* REQUIRED ACTION *
Lines where the string "разрушать" appears are to be copied from the entries below.

[Source data]
◇ ◇ ◇ ◇ ◇ ◇ ◇

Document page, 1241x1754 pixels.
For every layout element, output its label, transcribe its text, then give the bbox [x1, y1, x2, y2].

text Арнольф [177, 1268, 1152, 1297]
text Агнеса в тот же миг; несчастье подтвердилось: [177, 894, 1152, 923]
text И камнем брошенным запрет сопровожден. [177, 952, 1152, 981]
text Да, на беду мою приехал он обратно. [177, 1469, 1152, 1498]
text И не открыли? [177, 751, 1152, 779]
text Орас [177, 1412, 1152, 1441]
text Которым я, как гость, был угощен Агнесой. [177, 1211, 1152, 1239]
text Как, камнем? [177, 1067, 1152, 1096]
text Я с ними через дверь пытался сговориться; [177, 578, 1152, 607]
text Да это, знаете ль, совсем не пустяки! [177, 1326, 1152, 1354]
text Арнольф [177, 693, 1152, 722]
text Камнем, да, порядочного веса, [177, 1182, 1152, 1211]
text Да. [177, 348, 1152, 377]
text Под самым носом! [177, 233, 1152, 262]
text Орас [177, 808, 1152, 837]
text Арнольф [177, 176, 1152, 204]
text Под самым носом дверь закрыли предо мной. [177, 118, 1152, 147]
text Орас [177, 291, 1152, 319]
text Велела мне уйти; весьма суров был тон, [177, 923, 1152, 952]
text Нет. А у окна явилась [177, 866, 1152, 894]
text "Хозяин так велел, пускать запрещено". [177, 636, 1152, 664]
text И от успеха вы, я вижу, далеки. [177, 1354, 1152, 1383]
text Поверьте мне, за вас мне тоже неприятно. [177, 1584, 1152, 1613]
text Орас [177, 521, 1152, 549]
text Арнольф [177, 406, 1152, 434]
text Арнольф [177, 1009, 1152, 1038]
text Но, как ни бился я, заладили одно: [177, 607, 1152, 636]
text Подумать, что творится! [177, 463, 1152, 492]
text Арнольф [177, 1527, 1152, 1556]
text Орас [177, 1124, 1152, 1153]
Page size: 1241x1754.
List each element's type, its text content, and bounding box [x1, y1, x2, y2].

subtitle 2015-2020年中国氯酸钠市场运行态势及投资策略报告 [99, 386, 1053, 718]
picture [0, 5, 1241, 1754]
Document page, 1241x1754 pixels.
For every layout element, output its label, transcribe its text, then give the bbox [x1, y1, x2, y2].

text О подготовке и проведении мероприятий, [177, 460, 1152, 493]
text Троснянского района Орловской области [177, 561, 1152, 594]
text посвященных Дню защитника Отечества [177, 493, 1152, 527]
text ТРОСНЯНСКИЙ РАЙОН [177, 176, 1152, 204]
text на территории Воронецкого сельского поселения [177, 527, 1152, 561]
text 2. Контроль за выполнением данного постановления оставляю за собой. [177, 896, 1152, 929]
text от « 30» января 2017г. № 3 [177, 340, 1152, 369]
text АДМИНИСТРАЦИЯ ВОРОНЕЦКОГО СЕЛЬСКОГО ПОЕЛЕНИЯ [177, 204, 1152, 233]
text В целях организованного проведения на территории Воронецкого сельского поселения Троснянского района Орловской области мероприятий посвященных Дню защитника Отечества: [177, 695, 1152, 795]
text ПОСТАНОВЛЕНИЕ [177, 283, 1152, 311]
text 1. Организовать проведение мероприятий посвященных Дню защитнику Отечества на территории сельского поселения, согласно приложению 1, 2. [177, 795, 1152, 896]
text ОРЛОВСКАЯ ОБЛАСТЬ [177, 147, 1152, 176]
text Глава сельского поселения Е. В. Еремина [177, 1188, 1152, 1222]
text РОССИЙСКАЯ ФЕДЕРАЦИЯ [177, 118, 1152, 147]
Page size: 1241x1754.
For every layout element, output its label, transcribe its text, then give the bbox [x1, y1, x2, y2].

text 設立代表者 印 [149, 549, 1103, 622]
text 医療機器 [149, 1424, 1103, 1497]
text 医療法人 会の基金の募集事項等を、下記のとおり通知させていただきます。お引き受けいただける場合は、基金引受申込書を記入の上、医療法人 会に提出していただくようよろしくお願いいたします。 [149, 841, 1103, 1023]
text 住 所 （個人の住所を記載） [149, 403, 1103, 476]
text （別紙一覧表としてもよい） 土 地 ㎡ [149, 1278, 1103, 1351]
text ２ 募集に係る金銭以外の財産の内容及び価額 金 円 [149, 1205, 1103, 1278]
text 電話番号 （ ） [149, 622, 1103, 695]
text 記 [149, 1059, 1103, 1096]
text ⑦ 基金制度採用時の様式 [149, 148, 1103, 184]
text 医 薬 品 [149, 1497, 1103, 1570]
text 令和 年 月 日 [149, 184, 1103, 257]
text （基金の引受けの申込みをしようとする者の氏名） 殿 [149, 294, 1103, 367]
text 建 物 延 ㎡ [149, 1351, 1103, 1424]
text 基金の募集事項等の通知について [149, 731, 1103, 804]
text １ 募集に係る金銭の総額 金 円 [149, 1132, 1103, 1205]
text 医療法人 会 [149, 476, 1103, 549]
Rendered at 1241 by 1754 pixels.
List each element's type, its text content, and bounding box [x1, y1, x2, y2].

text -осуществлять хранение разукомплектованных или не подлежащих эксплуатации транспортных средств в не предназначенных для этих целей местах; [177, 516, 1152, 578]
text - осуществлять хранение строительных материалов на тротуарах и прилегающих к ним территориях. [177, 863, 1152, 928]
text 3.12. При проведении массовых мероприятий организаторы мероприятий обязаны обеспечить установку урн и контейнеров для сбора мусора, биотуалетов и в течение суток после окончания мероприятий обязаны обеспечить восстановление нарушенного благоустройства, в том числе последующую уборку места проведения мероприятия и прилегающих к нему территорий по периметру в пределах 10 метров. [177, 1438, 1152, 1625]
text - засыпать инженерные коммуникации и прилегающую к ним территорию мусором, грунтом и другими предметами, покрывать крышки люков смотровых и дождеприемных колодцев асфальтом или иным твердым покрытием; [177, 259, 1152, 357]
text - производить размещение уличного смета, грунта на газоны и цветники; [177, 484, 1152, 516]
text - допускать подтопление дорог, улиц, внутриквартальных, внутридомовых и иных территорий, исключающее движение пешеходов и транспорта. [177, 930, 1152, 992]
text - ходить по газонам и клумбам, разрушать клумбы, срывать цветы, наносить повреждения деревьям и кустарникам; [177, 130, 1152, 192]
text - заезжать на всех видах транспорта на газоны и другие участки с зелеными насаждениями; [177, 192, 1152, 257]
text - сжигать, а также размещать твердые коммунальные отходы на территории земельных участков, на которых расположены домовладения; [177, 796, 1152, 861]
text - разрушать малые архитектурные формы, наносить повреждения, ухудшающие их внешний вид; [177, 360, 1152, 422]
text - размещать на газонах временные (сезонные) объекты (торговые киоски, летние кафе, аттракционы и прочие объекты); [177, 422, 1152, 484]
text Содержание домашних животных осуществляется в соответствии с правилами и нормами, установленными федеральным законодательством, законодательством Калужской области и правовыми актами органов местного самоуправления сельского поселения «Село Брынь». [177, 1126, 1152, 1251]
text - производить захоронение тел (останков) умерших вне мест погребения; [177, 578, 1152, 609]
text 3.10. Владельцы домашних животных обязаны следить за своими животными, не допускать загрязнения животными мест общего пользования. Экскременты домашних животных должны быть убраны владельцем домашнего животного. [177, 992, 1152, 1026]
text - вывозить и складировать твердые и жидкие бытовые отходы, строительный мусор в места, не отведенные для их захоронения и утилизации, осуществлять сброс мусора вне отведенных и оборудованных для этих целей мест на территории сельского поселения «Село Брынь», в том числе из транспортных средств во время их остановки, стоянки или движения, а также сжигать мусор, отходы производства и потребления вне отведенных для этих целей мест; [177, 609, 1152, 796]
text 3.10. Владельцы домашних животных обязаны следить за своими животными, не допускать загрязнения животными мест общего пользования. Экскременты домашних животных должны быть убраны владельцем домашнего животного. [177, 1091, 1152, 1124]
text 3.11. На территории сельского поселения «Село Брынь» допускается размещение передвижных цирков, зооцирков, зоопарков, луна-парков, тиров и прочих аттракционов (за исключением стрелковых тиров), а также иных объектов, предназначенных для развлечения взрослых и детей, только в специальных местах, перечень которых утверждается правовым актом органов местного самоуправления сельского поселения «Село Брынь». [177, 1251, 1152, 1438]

◇ ◇ ◇ ◇ ◇ ◇ ◇

* ANSWER BELOW *
text - ходить по газонам и клумбам, разрушать клумбы, срывать цветы, наносить повреждения деревьям и кустарникам; [177, 130, 1152, 192]
text - разрушать малые архитектурные формы, наносить повреждения, ухудшающие их внешний вид; [177, 360, 1152, 422]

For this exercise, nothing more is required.